The current treatment options for COVID-19 are limited, with medications like remdesivir and molnupiravir having their own drawbacks and potential side effects. The World Health Organization has emphasized the urgent need for a universally accepted and safe oral medication for COVID-19. Intravenous administration of existing treatments further complicates the situation, necessitating the exploration of alternative options.
The research team focused on harnessing the biosurfactant potential of multistrain probiotics, specifically targeting Lactobacillus spp. and Rhodopseudomonas palustris. These probiotics have beneficial properties, and the researchers hypothesized that their biosurfactant activity could be used to disrupt the lipid membrane of the virus, rendering it inactive and preventing infection. Biosurfactants have detergent-like properties and can safely dissolve lipids, making them suitable for use in vivo.
To evaluate the biosurfactant potential of the multistrain probiotics extract, the researchers employed three distinct evaluation methods: oil spreading, drop collapse, and emulsification. These techniques provided detailed insights into the interaction between the probiotics extract and lipid membranes, shedding light on its effective biosurfactant activity.

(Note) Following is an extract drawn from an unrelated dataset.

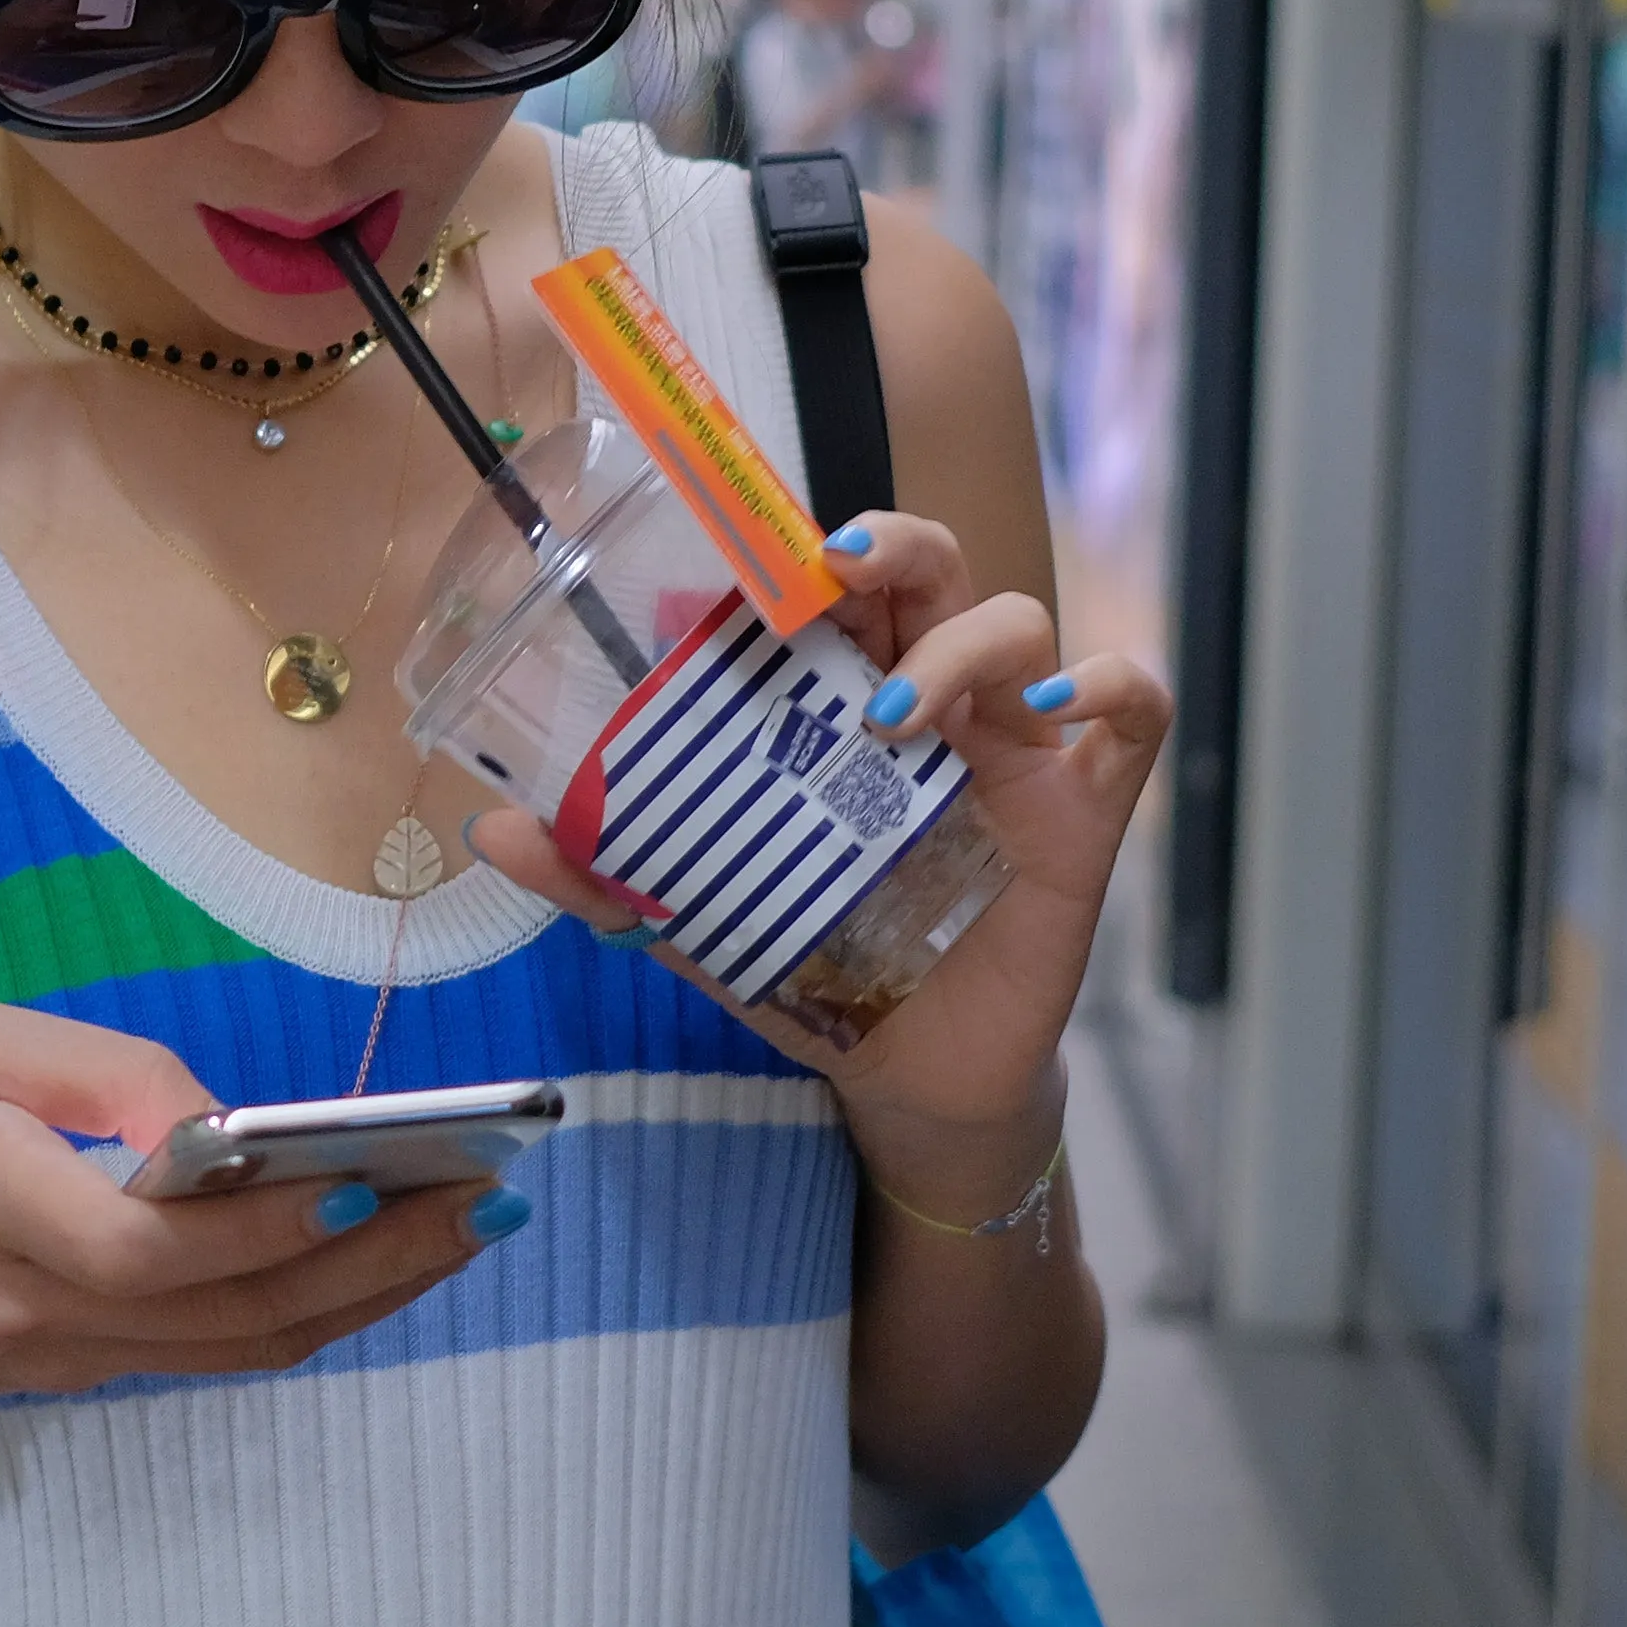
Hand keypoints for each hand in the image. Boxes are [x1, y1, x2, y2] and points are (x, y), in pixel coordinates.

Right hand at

Probiotics like Lactobacillus spp. and R. palustris have long been known for their ability to regulate immune responses. In this study, the researchers aimed to enhance the production of metabolites, including biosurfactants, through the symbiotic relationship between these microorganisms. The biosurfactant activity of these compounds has the potential to interact with the lipid membranes of pathogens, presenting a novel avenue for low cytotoxicity antiviral therapy.
To ensure the safety of the probiotics extract, the researchers conducted thorough cytotoxicity evaluations on Vero E6 cells. The evaluations revealed that concentrations of 20% and 16.6% v/v were non-toxic, opening the door for further exploration of the extract’s safety profile and potential therapeutic applications.

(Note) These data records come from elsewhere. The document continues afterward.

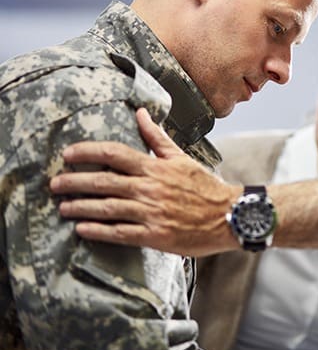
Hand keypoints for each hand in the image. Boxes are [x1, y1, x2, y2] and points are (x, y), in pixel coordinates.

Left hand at [53, 108, 241, 255]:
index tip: (68, 154)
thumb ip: (158, 138)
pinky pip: (120, 233)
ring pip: (107, 208)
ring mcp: (152, 213)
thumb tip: (141, 113)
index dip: (87, 152)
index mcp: (156, 167)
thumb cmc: (205, 186)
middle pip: (103, 181)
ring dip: (80, 207)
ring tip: (62, 207)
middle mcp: (150, 188)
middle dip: (74, 181)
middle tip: (54, 183)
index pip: (114, 154)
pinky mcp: (155, 235)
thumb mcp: (182, 158)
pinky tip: (82, 230)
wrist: (230, 215)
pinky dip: (98, 231)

In antiviral experiments, the researchers used the SARS-CoV-2 delta variant as a model, reflecting the ongoing evolution of the virus. The probiotics extract demonstrated remarkable antiviral activity in both prevention and treatment platforms. Within 48 hours, the extract inhibited virus growth by 99.9% in the prevention platform and 99.6% in the treatment platform. These findings highlight the potential of the multistrain probiotics extract as a potent antiviral agent against SARS-CoV-2.
While this research is a significant breakthrough, the researchers emphasize the need for further studies. Extensive clinical trials and long-term investigations are necessary to assess the extract’s safety, efficacy, and potential for resistance development in human COVID-19 treatment.
In conclusion, the research conducted at the University of Surabaya offers hope in the battle against COVID-19. The biosurfactant potential and antiviral activity of multistrain probiotics present a promising avenue for the development of safe and effective antiviral agents. As the world continues to face the challenges of the COVID-19 pandemic, this research brings hope for a new class of oral medications that could revolutionize the treatment landscape and contribute to the global effort to overcome the virus.